### Extrait du texte
272 967 km2
République militaire
Capitale : Ouagadougou
Monnaie : franc CFA
22,5 millions de Burkinabé[1]
[2] Mixage du dioula Faso (terre) et du moré Burkina (intégrité, honneur), le nom a remplacé celui de Haute-Volta en 1984.
Totalement enclavé, le Burkina Faso (« patrie des hommes intègres[2]« ) compte un peu plus de 3 600 km de frontières terrestres avec six pays : le Mali (plus de 1 300 km) au nord et à l’ouest, le Niger (plus de 620 km) à l’est, la Côte d’Ivoire (plus de 540 km), le Ghana (plus de 600 km), le Togo (un peu plus de 130 km) et le Bénin (près de 390 km) du sud-ouest au sud-est. Le Burkina et le Bénin se disputent, pacifiquement, les 68 km² de la zone de Koalou/Kourou, déclarée neutre en attendant un arbitrage international.
D’une altitude moyenne inférieure à 400 mètres, le territoire est composé d’un plateau de savanes (et quelques forêts au sud) et de collines, avec un point culminant à moins de 750 m au sud-ouest. Il est traversé par trois cours d’eau qui lui ont donné son nom colonial de Haute-Volta : le Nakambé (Volta Blanche), le Nazinon (Volta Rouge) et le Mouhoun (ex-Volta Noire), seul cours d’eau permanent avec la Comoé qui coule au sud-ouest. Le lac Volta se situe plus au sud, au Ghana. Le climat est de type tropical dans la moitié méridionale et semi-aride, voire aride, dans la partie sahélienne au nord.
Un peu plus de la moitié de la population (52 %) est d’ethnie Mossi : parlant la langue moré, ils vivent principalement au centre du pays. L’autre moitié se répartit en une soixantaine d’ethnies dont les plus importantes sont les Peuls (ou Fulani 8 %, dans le nord), les Gourmantché « cousins » des Mossis (7% à l’est), les Bobos, les Gourounsi et les Senoufo (4 à 5 % chacune), les Bissa (moins de 4 %), les Lobis, les Dagara et les Touareg/Bella (autour de 2 % chacun)… Depuis 2023, les langues officielles sont le moré, le fulfuldé (peul), le gourmantché et le dioula, langue mandingue proche du bambara (cf. Mali) très pratiquée à Bobo-Dioulasso et dans l’ouest.
Plus de 60 % des Burkinabé sont musulmans, très majoritairement sunnites. Les chrétiens sont entre 23 et 30 % (aux deux tiers catholiques) et les animistes entre 6 et 15 %.

### Données affichées
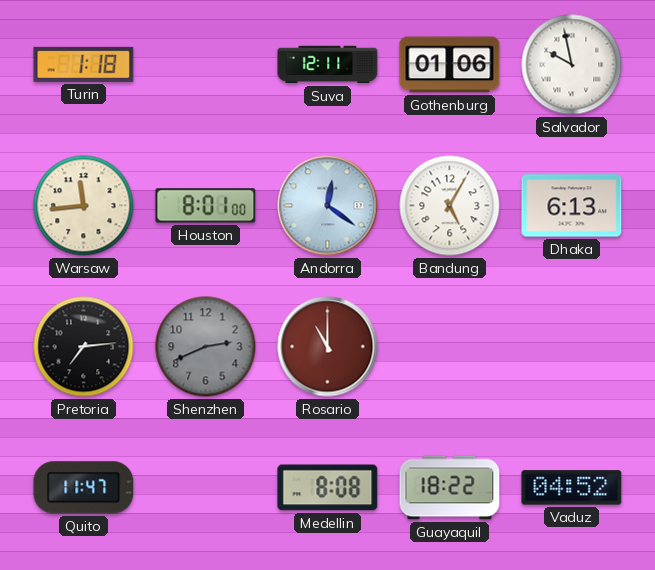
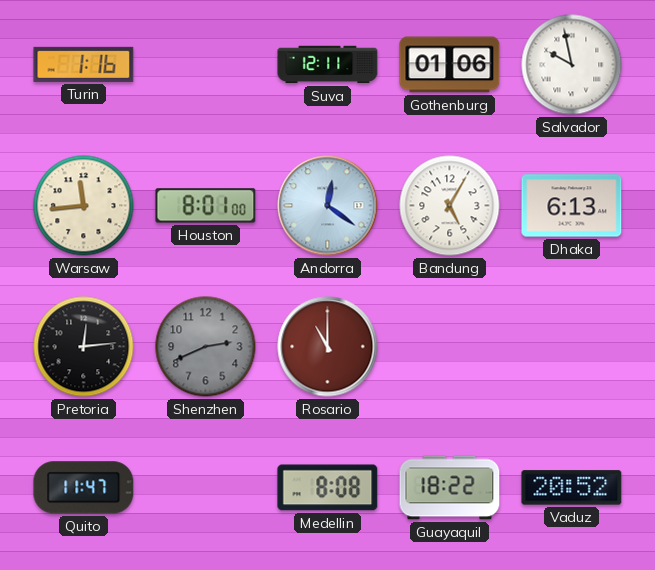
Turin: 1:18 -> 1:16
Pretoria: 7:14 -> 12:14
Vaduz: 04:52 -> 20:52
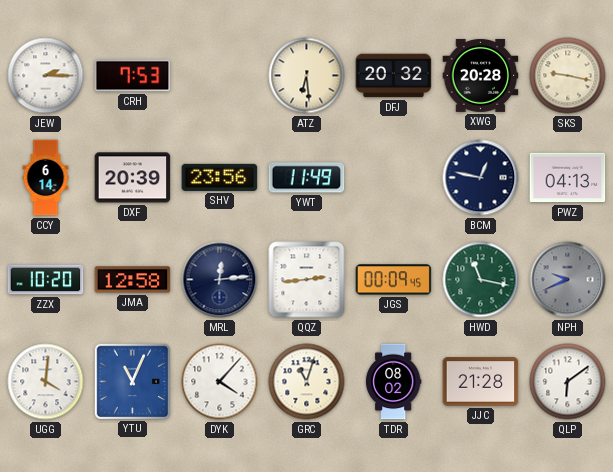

### Consignes
a - Reprenez le passage du texte sur le Burkina Faso qui commence par « Plus de 60 % » et s'arrête à « entre 6 et 15 %. », en remplaçant « Burkinabé » par « habitants du Burkina Faso ».
b - Donnez la suite du texte sur le Burkina Faso, après sa dernière phrase.

### Réponses successives
a -
Plus de 60 % des habitants du Burkina Faso sont musulmans, très majoritairement sunnites. Les chrétiens sont entre 23 et 30 % (aux deux tiers catholiques) et les animistes entre 6 et 15 %.

b -
Utilisée par le colonisateur français comme réservoir de main d’œuvre pour ses territoires de Côte d’Ivoire, la Haute-Volta devient indépendante en 1960, sous la forme d’une république, l’empereur des Mossis (le Mora Naba) ayant échoué à instaurer une monarchie constitutionnelle deux ans plus tôt. Le Président élu, Maurice Yaméogo, est lui-même un Mossi, fils de paysan, qui fait de sa formation un parti unique (l’Union démocratique voltaïque-Rassemblement démocratique africain) et instaure un régime de plus en plus autoritaire, y compris sur la scène diplomatique. Il se montre en particulier hostile à la Fédération du Mali que la France projette de créer avec une partie de ses colonies d’Afrique de l’ouest (dont la Haute-Volta qui, entre 1932 et 1947, a été formellement administrée par ce qu’on appelle alors le Soudan français, sauf la partie occidentale rattachée à la Côte d’Ivoire). Dès 1959, Yaméogo a pris les devants et suscité une alliance essentiellement économique, le Conseil de l’Entente, qui l’associe à ses homologues de Côte d’Ivoire, du Niger et du Dahomey (futur Bénin).
En janvier 1966, le régime ne peut empêcher les syndicats, pourtant interdits, de décréter une grève générale de protestation contre la dégradation des conditions de vie dans le pays. Incapable de reprendre la situation en main, Yaméogo doit abandonner le pouvoir au chef de l’armée, le colonel Lamizana. Devenu chef de l’État, ce dernier fait modifier la Constitution, une première fois en sa faveur en 1970, puis une seconde sept ans plus tard, à la suite d’un conflit institutionnel. Le nouveau texte ayant instauré le multipartisme, une élection pluraliste se tient en 1978. Lamizana l’emporte au second tour, mais il est déposé en 1980, après des grèves ayant paralysé le pays. Le chef des putschistes, jusqu’alors ministre des Affaires étrangères, devient le nouvel homme fort du pays, jusqu’à sa propre destitution deux ans plus tard, par d’autres militaires conduits par Jean-Baptiste Ouédraogo.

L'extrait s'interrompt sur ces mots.